Wednesday, July 13, 2011

July Secret Agent #31

GENRE: YA mystery

Paris, France
The place I least wanted to be
Day one of my summer vacation

As I dragged my little sister out the Charles de Gaulle Airport, a lady on the sidewalk by the taxi stand screamed. “Thief! Stop him! He's got my purse.”

My sister tugged on my shirt. “What's happening, Dave?”

"Hold on, Ruthie, let me find out."

The screamer turned out to be a blonde lady in a purple suit on the sidewalk by the taxi stand. She pointed at a kid running through the drizzle, a s***-eating grin on his face. He stole something and
nobody caught him.

"Look out, Ruthie. Stay here and watch the bags."

The thief looked about my age, seventeen. He wore scruffy clothes that bagged around his skinny body. A lady's purse under his arm, he headed toward me, zigzagging, jumping over luggage, and holding his
other arm out to push bystanders away.

“Stop him somebody, please!” The lady pointed at the thief.

Nobody else made a move, so I decided it was up to me. I dashed across the cement, grabbed him around the shoulders and neck, and tackled him. Down we went, making a loud thud when we hit the

The crowd clapped and cheered as I yanked the purse out of his hands. In my head, I was defensive end, Osi Umenyiora, of the New York Giants, holding up a recovered fumble.

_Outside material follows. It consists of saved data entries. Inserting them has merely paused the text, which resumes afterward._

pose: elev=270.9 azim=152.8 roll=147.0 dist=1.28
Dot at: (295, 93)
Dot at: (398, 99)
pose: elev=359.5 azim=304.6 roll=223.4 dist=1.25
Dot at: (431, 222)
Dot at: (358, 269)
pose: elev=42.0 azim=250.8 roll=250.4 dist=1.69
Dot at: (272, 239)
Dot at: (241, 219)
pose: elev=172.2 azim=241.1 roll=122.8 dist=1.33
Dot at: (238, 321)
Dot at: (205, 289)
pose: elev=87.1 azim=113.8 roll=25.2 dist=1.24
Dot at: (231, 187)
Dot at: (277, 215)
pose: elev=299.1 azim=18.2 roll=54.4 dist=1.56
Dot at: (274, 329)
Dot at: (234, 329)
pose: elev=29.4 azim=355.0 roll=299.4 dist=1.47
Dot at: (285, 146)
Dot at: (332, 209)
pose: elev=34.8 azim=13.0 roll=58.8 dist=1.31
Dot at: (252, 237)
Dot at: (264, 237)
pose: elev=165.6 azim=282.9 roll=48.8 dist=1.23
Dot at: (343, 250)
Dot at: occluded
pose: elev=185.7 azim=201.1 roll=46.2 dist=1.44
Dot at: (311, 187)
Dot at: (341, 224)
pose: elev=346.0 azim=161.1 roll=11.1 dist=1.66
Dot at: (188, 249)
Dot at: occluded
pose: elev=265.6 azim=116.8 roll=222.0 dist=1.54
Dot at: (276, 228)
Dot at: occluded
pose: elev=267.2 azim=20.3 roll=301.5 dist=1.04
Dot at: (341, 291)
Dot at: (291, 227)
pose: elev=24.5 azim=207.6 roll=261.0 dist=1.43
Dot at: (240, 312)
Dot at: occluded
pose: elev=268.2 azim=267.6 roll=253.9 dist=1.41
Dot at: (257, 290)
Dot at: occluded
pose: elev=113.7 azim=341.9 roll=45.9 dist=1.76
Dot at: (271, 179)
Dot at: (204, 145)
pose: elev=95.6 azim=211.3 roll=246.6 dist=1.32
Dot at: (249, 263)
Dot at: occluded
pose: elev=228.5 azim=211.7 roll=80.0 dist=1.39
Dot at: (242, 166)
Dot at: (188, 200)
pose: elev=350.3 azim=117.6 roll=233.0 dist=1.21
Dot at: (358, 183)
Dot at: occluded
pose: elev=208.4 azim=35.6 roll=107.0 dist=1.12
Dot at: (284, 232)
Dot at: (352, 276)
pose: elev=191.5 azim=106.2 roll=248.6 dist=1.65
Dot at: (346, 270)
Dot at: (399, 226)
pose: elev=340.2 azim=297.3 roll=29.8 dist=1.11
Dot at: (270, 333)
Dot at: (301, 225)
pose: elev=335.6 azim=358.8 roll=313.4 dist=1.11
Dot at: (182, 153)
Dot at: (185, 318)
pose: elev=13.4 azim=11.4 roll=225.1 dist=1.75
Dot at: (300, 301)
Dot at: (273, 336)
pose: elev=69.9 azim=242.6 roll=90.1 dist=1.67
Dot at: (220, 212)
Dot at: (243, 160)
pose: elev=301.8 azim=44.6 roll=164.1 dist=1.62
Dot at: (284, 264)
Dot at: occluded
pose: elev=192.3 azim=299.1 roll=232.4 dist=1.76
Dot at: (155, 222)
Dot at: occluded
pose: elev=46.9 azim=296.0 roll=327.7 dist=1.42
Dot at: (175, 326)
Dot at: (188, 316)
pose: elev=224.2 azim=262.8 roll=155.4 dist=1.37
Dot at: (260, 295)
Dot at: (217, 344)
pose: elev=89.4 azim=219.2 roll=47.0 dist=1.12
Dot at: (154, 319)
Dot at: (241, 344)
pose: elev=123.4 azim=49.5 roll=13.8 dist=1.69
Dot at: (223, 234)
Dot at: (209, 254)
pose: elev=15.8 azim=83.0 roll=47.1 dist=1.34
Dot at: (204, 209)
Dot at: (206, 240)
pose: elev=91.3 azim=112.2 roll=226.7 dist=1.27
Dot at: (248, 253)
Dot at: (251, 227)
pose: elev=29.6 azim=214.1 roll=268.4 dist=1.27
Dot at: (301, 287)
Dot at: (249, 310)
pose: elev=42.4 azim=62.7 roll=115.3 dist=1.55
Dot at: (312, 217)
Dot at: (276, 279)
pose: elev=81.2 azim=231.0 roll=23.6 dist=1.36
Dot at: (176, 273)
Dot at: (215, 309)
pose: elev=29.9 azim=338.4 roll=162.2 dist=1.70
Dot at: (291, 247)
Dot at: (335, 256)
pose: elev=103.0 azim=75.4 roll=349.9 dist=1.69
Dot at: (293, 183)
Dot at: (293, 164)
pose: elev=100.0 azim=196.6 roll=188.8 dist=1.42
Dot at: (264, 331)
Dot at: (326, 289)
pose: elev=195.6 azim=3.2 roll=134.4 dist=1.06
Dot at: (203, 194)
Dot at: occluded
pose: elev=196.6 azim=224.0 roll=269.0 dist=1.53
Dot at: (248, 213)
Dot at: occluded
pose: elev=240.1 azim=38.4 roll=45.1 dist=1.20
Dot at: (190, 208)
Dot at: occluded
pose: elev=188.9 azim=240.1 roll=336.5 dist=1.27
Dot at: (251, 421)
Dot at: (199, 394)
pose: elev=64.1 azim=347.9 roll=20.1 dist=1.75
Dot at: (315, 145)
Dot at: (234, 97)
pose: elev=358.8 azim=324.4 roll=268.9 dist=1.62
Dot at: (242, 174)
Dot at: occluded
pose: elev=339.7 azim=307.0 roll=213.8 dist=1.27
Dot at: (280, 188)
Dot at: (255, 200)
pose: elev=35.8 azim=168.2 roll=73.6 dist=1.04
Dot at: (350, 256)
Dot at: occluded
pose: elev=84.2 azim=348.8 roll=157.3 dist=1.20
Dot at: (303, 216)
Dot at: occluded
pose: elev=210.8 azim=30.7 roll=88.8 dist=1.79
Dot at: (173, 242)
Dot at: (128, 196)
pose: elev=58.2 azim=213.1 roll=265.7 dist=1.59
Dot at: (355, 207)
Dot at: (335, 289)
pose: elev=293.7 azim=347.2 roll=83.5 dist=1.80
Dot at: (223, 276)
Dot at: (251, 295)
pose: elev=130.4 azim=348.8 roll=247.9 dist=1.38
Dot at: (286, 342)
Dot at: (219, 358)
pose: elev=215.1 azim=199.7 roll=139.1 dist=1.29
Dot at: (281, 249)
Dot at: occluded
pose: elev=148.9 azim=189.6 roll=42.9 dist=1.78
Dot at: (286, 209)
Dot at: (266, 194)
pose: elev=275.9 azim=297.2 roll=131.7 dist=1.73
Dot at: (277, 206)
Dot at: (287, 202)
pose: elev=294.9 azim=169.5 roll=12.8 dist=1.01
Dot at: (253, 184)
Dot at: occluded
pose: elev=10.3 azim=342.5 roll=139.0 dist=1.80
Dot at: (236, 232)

  1. I liked it! The scene was set up well, with Dave and Ruthie and the woman whose bag had been stolen. Ruthie being there obviously presents an obstacle; Dave can't abandon his little sister(?), but he feels the need to stop this wrong he sees going on. I would like to know exactly why he feels that need. If it's more than just "no one else did anything so it was up to me." Also, this sentence, "He stole something and nobody caught him," could be stronger, give us more sense of the MC's voice. Maybe something like, "He thought he was going get away with it, the scumbag." Not necessarily those words, but something more indicative of the MC's state of mind. I thought you did a really nice job here :)
    Ninja Girl

  2. A pure and simple setup to what could be a fantastic story! Although I have no idea what "The Fogged Mirror" is going to be about, I already have a good sense of Dave and Ruthie's personalities. I'd read on a bit more, if nothing else, to find out why Dave doesn't want to be in Paris.

    Good luck!

  3. I think the scene is very exciting, but I think you have some unnecessary phrases. Look at what you can delete and still understand the story. Since the scene is intense keeping out redundant sentences will make it stronger.

    Good job! I'd keep reading. Loved the opening.

  4. I loved the chapter title, actually. That drew me in immediately.

    The scene is great, but I felt that the dialogue wasn't so authentic. I have never heard a teenager say to his annoying little sister, "Hold on, Ruthie, let me find out." Especially when he was annoyed at the situation he was in in the first place. He would more likely ignore her, then tell her to watch the bags.

    So make sure that your voice is authentic and that you take out unnecessary exposition.

  5. I didn't think the dialogue worked. If someone is screaming "Stop thief! He stole my purse." it seems evident what happened. Where is Dave going to go, to go see? WHo is he going to ask questions of?.

    And then I would have liked to have known his motivation for stopping the thief. Nobody else was doing anything doesn't seem a strong enough reason.

    I really liked the last two pargs. They came off as real and we got a bit of emotion out of Dave (him feeling like a football player) Perhaps work a bit more emotion into the rest of the piece. I think that's what's missing.